I am not short of ideas of what to draw. I like to keep a running list of potential subjects with little sketches of poses next to them if I have one in mind. My list is currently running about two dozen for colored pencil and over 50 for charcoal/graphite. I like the colored pencil, but as I am inexperienced and it is much more time-consuming than charcoal, I hesitate to do many (although, how else will I improve?). I also want to make sure I have a really unique composition. For example, I think a scarlet macaw would make an awesome color subject. However, no unique striking pose comes to mind immediately. So I move on to the next.

My charcoal list is so long, though, and I have so many ideas that I sometimes find it difficult to decide what I want to do next. I started prioritizing my list, marking about five highest-priority items, five high-priority, and five medium-priority. But each time I cross one off the list, I either get excited about some brand new idea or totally change my mind about my classifications.

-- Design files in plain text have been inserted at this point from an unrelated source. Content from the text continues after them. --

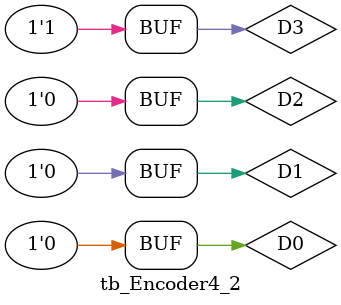
<source format=v>
module Encoder4_2(D0, D1, D2, D3, Y1, Y0);
    input D0, D1, D2, D3;
    output Y1, Y0;
    or g1(Y1, D2, D3);
    or g2(Y0, D1, D3);

endmodule

// ---------------- Testbench ----------------
module tb_Encoder4_2;
    reg D0, D1, D2, D3;
    wire Y1, Y0;

    Encoder4_2 uut(D0, D1, D2, D3, Y1, Y0);

    initial begin
        $display("Testing 4:2 Encoder");
        D0 = 1; D1 = 0; D2 = 0; D3 = 0; #10;
        D0 = 0; D1 = 1; D2 = 0; D3 = 0; #10;
        D0 = 0; D1 = 0; D2 = 1; D3 = 0; #10;
        D0 = 0; D1 = 0; D2 = 0; D3 = 1; #10;
        $display("4:2 Encoder test finished");
    end
endmodule

</source>
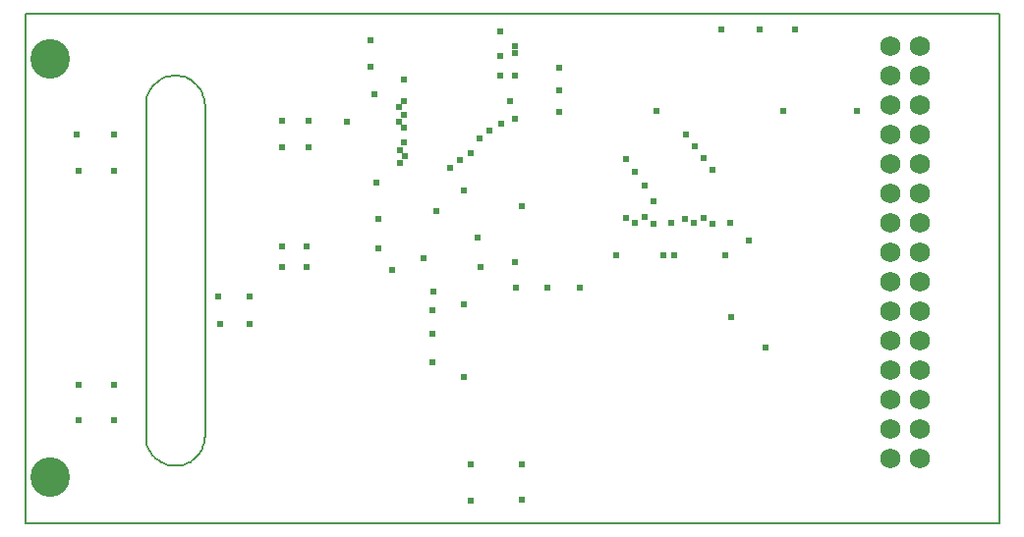
<source format=gbr>
%FSTAX23Y23*%
%MOIN*%
%SFA1B1*%

%IPPOS*%
%ADD13C,0.005000*%
%ADD36C,0.068000*%
%ADD37C,0.134000*%
%ADD38C,0.024000*%
%LNmb694-1*%
%LPD*%
G54D13*
X00524Y01263D02*
D01*
X00523Y01269*
X00523Y01276*
X00521Y01283*
X0052Y0129*
X00517Y01297*
X00515Y01303*
X00512Y01309*
X00508Y01315*
X00504Y01321*
X005Y01327*
X00495Y01332*
X0049Y01337*
X00485Y01341*
X00479Y01345*
X00474Y01349*
X00467Y01352*
X00461Y01355*
X00454Y01358*
X00448Y0136*
X00441Y01361*
X00434Y01362*
X00427Y01362*
X0042*
X00413Y01362*
X00406Y01361*
X00399Y0136*
X00393Y01358*
X00386Y01355*
X0038Y01352*
X00373Y01349*
X00368Y01345*
X00362Y01341*
X00357Y01337*
X00352Y01332*
X00347Y01327*
X00343Y01321*
X00339Y01315*
X00335Y01309*
X00332Y01303*
X0033Y01297*
X00327Y0129*
X00326Y01283*
X00324Y01276*
X00324Y01269*
X00324Y01263*
Y00138D02*
D01*
X00324Y00131*
X00324Y00124*
X00326Y00117*
X00327Y0011*
X0033Y00103*
X00332Y00097*
X00335Y00091*
X00339Y00085*
X00343Y00079*
X00347Y00073*
X00352Y00068*
X00357Y00063*
X00362Y00059*
X00368Y00055*
X00374Y00051*
X0038Y00048*
X00386Y00045*
X00393Y00042*
X00399Y0004*
X00406Y00039*
X00413Y00038*
X0042Y00038*
X00427*
X00434Y00038*
X00441Y00039*
X00448Y0004*
X00454Y00042*
X00461Y00045*
X00467Y00048*
X00474Y00051*
X00479Y00055*
X00485Y00059*
X0049Y00063*
X00495Y00068*
X005Y00073*
X00504Y00079*
X00508Y00085*
X00512Y00091*
X00515Y00097*
X00517Y00103*
X0052Y0011*
X00521Y00117*
X00523Y00124*
X00523Y00131*
X00524Y00138*
X-00086Y01573D02*
X03219D01*
X03218Y-00158D02*
X03219Y-00157D01*
Y01573*
X00324Y00138D02*
Y01263D01*
X00524Y00138D02*
Y01258D01*
X-00086Y-00158D02*
Y01573D01*
Y-00158D02*
X03218D01*
G54D36*
X02949Y00063D03*
Y00163D03*
Y00263D03*
Y00363D03*
X02849Y00063D03*
Y00163D03*
Y00263D03*
Y00363D03*
Y01463D03*
X02949Y01363D03*
Y01463D03*
X02849Y01363D03*
X02949Y00463D03*
Y00563D03*
Y00663D03*
Y00763D03*
Y00863D03*
Y00963D03*
Y01063D03*
Y01163D03*
Y01263D03*
X02849Y00463D03*
Y00563D03*
Y00663D03*
Y00763D03*
Y00863D03*
Y00963D03*
Y01063D03*
Y01163D03*
Y01263D03*
G54D37*
X0Y0D03*
D03*
Y01418D03*
G54D38*
X02424Y00438D03*
X02309Y00542D03*
X01579Y00642D03*
X01794Y00643D03*
X01684D03*
X00094Y00313D03*
Y00193D03*
X00214D03*
Y00313D03*
X00674Y00612D03*
X00569D03*
X00674Y00518D03*
X00574D03*
X01084Y01482D03*
Y01392D03*
X01264Y00742D03*
X01112Y00777D03*
X01159Y00702D03*
X01524Y01512D03*
X02274Y01518D03*
X02404D03*
X02524D03*
X00784Y01208D03*
X00874D03*
X00784Y01118D03*
X00874D03*
X01424Y00042D03*
Y-00082D03*
X01599Y00042D03*
Y-00078D03*
X01724Y01388D03*
Y01313D03*
Y01238D03*
X01574Y01463D03*
X02246Y0086D03*
X02214Y00878D03*
X02183Y00862D03*
X02152Y00875D03*
X02046Y0086D03*
Y00935D03*
X02015Y00882D03*
X02014Y00988D03*
X01983Y00862D03*
Y01037D03*
X01952Y0088D03*
Y01078D03*
X01524Y01428D03*
Y01363D03*
X01574Y01438D03*
Y01363D03*
X02246Y01043D03*
X02214Y01083D03*
X02184Y01123D03*
X02154Y01163D03*
X0192Y00754D03*
X02079Y00753D03*
X02115Y00754D03*
X02289Y00753D03*
X01299Y00628D03*
X01296Y00565D03*
X01401Y00585D03*
X01297Y00485D03*
X01296Y0039D03*
X01401Y0034D03*
X01449Y00813D03*
X01574Y00728D03*
X00089Y01162D03*
X00214D03*
X00094Y01038D03*
X00214D03*
X00869Y00782D03*
X00784Y00783D03*
X01459Y00712D03*
X01105Y01D03*
X02369Y00802D03*
X02104Y00863D03*
X02304D03*
X00869Y00712D03*
X00784Y00713D03*
X01198Y01348D03*
X01575Y01215D03*
X0153Y012D03*
X0149Y01175D03*
X01455Y0115D03*
X01425Y011D03*
X0139Y01075D03*
X01355Y0105D03*
X012Y01275D03*
X01183Y01255D03*
X012Y0123D03*
X01181Y01206D03*
X012Y01185D03*
Y01135D03*
X01185Y0111D03*
X011Y013D03*
X01202Y01088D03*
X01185Y01065D03*
X01111Y00876D03*
X01403Y00972D03*
X01599Y0092D03*
X0131Y00902D03*
X0156Y01275D03*
X01004Y01205D03*
X02735Y01242D03*
X02485D03*
X02055D03*
M02*
</source>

I like to look ahead to the next project. I've been working on these darn birds for two weeks now and can't wait to get back to charcoal. There's a lionness I've wanted to do for several weeks. But then I got a few votes for birds of prey in my poll, so I found a falcon I'd like to do. Since I'm working on birds now, I'll still be in bird-drawing mode. Then I bought some black paper and thought a black leopard in white charcoal would be fun. I wrote out my list, but then, just last night as I was falling asleep, the frilled lizard popped into my head. I got really excited about that one. So how do I choose? I want to do them all, but with so little time to draw each day, I can only focus on one at a time. So I have decided that I'm going to put my list out of my mind until I am just finishing a drawing. And for the next one, I'll choose whichever I feel like doing the most at that time. I've discovered that doing a drawing just because it's on my list only results in a poor drawing. I need to get excited about it to have it come out well.

Thursday, May 01, 2008

WIP - Coral Reef

Work is slowly underway on the coral reef project. I have amassed dozens of reference photos and came up with this layout. I started a color sketch to see how the colors would look, but it wouldn't scan or photograph well because it's too light. So this is the sketch from my notebook. I'm working on another color drawing at the moment and trying to get that one finished before clearing off my desk to make room for this one. The dimensions will be 30"x15", and if my current piece is any indication, the coral reef will take over 60 hours.